**GOAL OF THE EXERCISE**
For the records below, print every one exactly, with nothing dropped.
────────────────
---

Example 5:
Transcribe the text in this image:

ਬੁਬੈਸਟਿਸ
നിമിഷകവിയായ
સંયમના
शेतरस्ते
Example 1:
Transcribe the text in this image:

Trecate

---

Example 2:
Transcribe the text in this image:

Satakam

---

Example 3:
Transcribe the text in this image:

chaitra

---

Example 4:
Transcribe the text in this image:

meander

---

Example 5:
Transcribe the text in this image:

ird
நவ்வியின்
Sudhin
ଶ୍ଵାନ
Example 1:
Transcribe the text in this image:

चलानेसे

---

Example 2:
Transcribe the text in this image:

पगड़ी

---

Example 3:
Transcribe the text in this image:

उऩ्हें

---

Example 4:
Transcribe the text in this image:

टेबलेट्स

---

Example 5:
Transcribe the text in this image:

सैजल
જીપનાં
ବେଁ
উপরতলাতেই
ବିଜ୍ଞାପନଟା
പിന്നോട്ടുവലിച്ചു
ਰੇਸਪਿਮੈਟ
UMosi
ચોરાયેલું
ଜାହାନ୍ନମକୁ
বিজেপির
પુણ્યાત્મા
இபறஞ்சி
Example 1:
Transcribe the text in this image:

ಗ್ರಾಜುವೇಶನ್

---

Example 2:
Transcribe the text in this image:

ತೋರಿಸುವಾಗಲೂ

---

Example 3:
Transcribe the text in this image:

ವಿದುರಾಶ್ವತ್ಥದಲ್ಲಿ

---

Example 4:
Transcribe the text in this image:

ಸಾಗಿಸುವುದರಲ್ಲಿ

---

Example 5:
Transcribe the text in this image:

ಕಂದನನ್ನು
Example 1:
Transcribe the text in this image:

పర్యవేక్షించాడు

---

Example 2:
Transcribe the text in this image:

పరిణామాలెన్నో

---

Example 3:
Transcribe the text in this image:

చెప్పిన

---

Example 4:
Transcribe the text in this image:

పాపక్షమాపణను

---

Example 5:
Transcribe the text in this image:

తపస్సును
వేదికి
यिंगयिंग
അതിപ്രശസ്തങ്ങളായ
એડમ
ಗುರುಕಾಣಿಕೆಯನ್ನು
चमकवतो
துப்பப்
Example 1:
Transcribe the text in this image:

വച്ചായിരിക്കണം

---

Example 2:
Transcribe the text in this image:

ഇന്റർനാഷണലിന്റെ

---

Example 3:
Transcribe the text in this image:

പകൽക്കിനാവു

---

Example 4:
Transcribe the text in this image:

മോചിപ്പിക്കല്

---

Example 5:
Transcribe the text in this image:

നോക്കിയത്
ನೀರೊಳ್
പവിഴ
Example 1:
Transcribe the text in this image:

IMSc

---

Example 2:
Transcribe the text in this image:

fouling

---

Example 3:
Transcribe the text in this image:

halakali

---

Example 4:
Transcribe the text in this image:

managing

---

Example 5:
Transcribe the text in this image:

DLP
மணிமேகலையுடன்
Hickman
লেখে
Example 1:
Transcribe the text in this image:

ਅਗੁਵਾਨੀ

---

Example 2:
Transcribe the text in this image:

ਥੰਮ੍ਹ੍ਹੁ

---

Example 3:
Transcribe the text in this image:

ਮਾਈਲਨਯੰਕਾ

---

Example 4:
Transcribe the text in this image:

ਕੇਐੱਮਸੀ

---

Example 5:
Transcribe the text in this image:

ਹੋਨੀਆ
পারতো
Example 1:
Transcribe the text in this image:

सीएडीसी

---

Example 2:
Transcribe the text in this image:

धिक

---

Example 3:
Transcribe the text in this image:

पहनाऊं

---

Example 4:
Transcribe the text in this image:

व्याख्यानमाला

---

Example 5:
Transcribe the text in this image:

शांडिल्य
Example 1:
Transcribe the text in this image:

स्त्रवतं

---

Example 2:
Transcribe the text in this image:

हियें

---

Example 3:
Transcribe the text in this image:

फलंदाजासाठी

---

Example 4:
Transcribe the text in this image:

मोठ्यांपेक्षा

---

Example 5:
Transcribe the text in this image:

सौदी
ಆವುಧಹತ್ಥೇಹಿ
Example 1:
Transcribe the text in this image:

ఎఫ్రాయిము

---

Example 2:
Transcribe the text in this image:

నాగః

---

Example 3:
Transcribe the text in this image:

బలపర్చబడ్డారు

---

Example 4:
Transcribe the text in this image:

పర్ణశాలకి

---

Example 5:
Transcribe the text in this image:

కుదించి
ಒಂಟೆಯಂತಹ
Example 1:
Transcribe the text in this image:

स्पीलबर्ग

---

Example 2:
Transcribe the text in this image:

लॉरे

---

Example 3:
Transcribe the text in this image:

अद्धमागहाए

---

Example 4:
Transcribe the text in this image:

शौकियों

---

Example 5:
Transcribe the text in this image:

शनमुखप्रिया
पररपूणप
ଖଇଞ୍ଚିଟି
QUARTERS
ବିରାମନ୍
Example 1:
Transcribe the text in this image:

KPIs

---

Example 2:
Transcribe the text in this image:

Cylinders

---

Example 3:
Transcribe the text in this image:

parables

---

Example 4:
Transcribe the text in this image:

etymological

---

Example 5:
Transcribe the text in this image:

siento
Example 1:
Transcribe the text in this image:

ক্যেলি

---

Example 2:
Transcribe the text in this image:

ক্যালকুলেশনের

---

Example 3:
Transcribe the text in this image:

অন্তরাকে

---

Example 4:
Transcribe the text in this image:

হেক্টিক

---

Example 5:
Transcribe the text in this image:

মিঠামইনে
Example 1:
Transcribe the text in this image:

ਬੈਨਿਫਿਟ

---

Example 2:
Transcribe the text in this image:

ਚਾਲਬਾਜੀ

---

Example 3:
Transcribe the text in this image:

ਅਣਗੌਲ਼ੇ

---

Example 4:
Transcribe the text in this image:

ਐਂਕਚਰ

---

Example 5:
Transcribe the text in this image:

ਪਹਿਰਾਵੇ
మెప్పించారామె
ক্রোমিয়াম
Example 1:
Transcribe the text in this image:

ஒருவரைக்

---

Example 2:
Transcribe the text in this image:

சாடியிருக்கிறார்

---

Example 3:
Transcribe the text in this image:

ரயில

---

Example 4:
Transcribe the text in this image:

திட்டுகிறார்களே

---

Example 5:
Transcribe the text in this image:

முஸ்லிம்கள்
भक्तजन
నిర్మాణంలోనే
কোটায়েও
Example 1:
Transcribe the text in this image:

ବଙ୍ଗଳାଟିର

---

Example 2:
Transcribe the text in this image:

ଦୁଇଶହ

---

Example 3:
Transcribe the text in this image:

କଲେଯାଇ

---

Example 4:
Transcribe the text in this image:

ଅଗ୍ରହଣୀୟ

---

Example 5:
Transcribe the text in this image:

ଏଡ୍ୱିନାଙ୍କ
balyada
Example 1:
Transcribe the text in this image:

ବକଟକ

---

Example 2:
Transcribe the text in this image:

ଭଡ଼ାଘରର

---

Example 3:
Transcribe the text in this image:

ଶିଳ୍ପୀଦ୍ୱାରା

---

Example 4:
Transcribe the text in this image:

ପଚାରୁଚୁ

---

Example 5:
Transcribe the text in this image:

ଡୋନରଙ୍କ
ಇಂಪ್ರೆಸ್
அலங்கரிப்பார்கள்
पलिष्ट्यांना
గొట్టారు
────────────────
**SOLUTION TO THIS EXERCISE**
---

Example 5:
Transcribe the text in this image:

ਬੁਬੈਸਟਿਸ
നിമിഷകവിയായ
સંયમના
शेतरस्ते
Example 1:
Transcribe the text in this image:

Trecate

---

Example 2:
Transcribe the text in this image:

Satakam

---

Example 3:
Transcribe the text in this image:

chaitra

---

Example 4:
Transcribe the text in this image:

meander

---

Example 5:
Transcribe the text in this image:

ird
நவ்வியின்
Sudhin
ଶ୍ଵାନ
Example 1:
Transcribe the text in this image:

चलानेसे

---

Example 2:
Transcribe the text in this image:

पगड़ी

---

Example 3:
Transcribe the text in this image:

उऩ्हें

---

Example 4:
Transcribe the text in this image:

टेबलेट्स

---

Example 5:
Transcribe the text in this image:

सैजल
જીપનાં
ବେଁ
উপরতলাতেই
ବିଜ୍ଞାପନଟା
പിന്നോട്ടുവലിച്ചു
ਰੇਸਪਿਮੈਟ
UMosi
ચોરાયેલું
ଜାହାନ୍ନମକୁ
বিজেপির
પુણ્યાત્મા
இபறஞ்சி
Example 1:
Transcribe the text in this image:

ಗ್ರಾಜುವೇಶನ್

---

Example 2:
Transcribe the text in this image:

ತೋರಿಸುವಾಗಲೂ

---

Example 3:
Transcribe the text in this image:

ವಿದುರಾಶ್ವತ್ಥದಲ್ಲಿ

---

Example 4:
Transcribe the text in this image:

ಸಾಗಿಸುವುದರಲ್ಲಿ

---

Example 5:
Transcribe the text in this image:

ಕಂದನನ್ನು
Example 1:
Transcribe the text in this image:

పర్యవేక్షించాడు

---

Example 2:
Transcribe the text in this image:

పరిణామాలెన్నో

---

Example 3:
Transcribe the text in this image:

చెప్పిన

---

Example 4:
Transcribe the text in this image:

పాపక్షమాపణను

---

Example 5:
Transcribe the text in this image:

తపస్సును
వేదికి
यिंगयिंग
അതിപ്രശസ്തങ്ങളായ
એડમ
ಗುರುಕಾಣಿಕೆಯನ್ನು
चमकवतो
துப்பப்
Example 1:
Transcribe the text in this image:

വച്ചായിരിക്കണം

---

Example 2:
Transcribe the text in this image:

ഇന്റർനാഷണലിന്റെ

---

Example 3:
Transcribe the text in this image:

പകൽക്കിനാവു

---

Example 4:
Transcribe the text in this image:

മോചിപ്പിക്കല്

---

Example 5:
Transcribe the text in this image:

നോക്കിയത്
ನೀರೊಳ್
പവിഴ
Example 1:
Transcribe the text in this image:

IMSc

---

Example 2:
Transcribe the text in this image:

fouling

---

Example 3:
Transcribe the text in this image:

halakali

---

Example 4:
Transcribe the text in this image:

managing

---

Example 5:
Transcribe the text in this image:

DLP
மணிமேகலையுடன்
Hickman
লেখে
Example 1:
Transcribe the text in this image:

ਅਗੁਵਾਨੀ

---

Example 2:
Transcribe the text in this image:

ਥੰਮ੍ਹ੍ਹੁ

---

Example 3:
Transcribe the text in this image:

ਮਾਈਲਨਯੰਕਾ

---

Example 4:
Transcribe the text in this image:

ਕੇਐੱਮਸੀ

---

Example 5:
Transcribe the text in this image:

ਹੋਨੀਆ
পারতো
Example 1:
Transcribe the text in this image:

सीएडीसी

---

Example 2:
Transcribe the text in this image:

धिक

---

Example 3:
Transcribe the text in this image:

पहनाऊं

---

Example 4:
Transcribe the text in this image:

व्याख्यानमाला

---

Example 5:
Transcribe the text in this image:

शांडिल्य
Example 1:
Transcribe the text in this image:

स्त्रवतं

---

Example 2:
Transcribe the text in this image:

हियें

---

Example 3:
Transcribe the text in this image:

फलंदाजासाठी

---

Example 4:
Transcribe the text in this image:

मोठ्यांपेक्षा

---

Example 5:
Transcribe the text in this image:

सौदी
ಆವುಧಹತ್ಥೇಹಿ
Example 1:
Transcribe the text in this image:

ఎఫ్రాయిము

---

Example 2:
Transcribe the text in this image:

నాగః

---

Example 3:
Transcribe the text in this image:

బలపర్చబడ్డారు

---

Example 4:
Transcribe the text in this image:

పర్ణశాలకి

---

Example 5:
Transcribe the text in this image:

కుదించి
ಒಂಟೆಯಂತಹ
Example 1:
Transcribe the text in this image:

स्पीलबर्ग

---

Example 2:
Transcribe the text in this image:

लॉरे

---

Example 3:
Transcribe the text in this image:

अद्धमागहाए

---

Example 4:
Transcribe the text in this image:

शौकियों

---

Example 5:
Transcribe the text in this image:

शनमुखप्रिया
पररपूणप
ଖଇଞ୍ଚିଟି
QUARTERS
ବିରାମନ୍
Example 1:
Transcribe the text in this image:

KPIs

---

Example 2:
Transcribe the text in this image:

Cylinders

---

Example 3:
Transcribe the text in this image:

parables

---

Example 4:
Transcribe the text in this image:

etymological

---

Example 5:
Transcribe the text in this image:

siento
Example 1:
Transcribe the text in this image:

ক্যেলি

---

Example 2:
Transcribe the text in this image:

ক্যালকুলেশনের

---

Example 3:
Transcribe the text in this image:

অন্তরাকে

---

Example 4:
Transcribe the text in this image:

হেক্টিক

---

Example 5:
Transcribe the text in this image:

মিঠামইনে
Example 1:
Transcribe the text in this image:

ਬੈਨਿਫਿਟ

---

Example 2:
Transcribe the text in this image:

ਚਾਲਬਾਜੀ

---

Example 3:
Transcribe the text in this image:

ਅਣਗੌਲ਼ੇ

---

Example 4:
Transcribe the text in this image:

ਐਂਕਚਰ

---

Example 5:
Transcribe the text in this image:

ਪਹਿਰਾਵੇ
మెప్పించారామె
ক্রোমিয়াম
Example 1:
Transcribe the text in this image:

ஒருவரைக்

---

Example 2:
Transcribe the text in this image:

சாடியிருக்கிறார்

---

Example 3:
Transcribe the text in this image:

ரயில

---

Example 4:
Transcribe the text in this image:

திட்டுகிறார்களே

---

Example 5:
Transcribe the text in this image:

முஸ்லிம்கள்
भक्तजन
నిర్మాణంలోనే
কোটায়েও
Example 1:
Transcribe the text in this image:

ବଙ୍ଗଳାଟିର

---

Example 2:
Transcribe the text in this image:

ଦୁଇଶହ

---

Example 3:
Transcribe the text in this image:

କଲେଯାଇ

---

Example 4:
Transcribe the text in this image:

ଅଗ୍ରହଣୀୟ

---

Example 5:
Transcribe the text in this image:

ଏଡ୍ୱିନାଙ୍କ
balyada
Example 1:
Transcribe the text in this image:

ବକଟକ

---

Example 2:
Transcribe the text in this image:

ଭଡ଼ାଘରର

---

Example 3:
Transcribe the text in this image:

ଶିଳ୍ପୀଦ୍ୱାରା

---

Example 4:
Transcribe the text in this image:

ପଚାରୁଚୁ

---

Example 5:
Transcribe the text in this image:

ଡୋନରଙ୍କ
ಇಂಪ್ರೆಸ್
அலங்கரிப்பார்கள்
पलिष्ट्यांना
గొట్టారు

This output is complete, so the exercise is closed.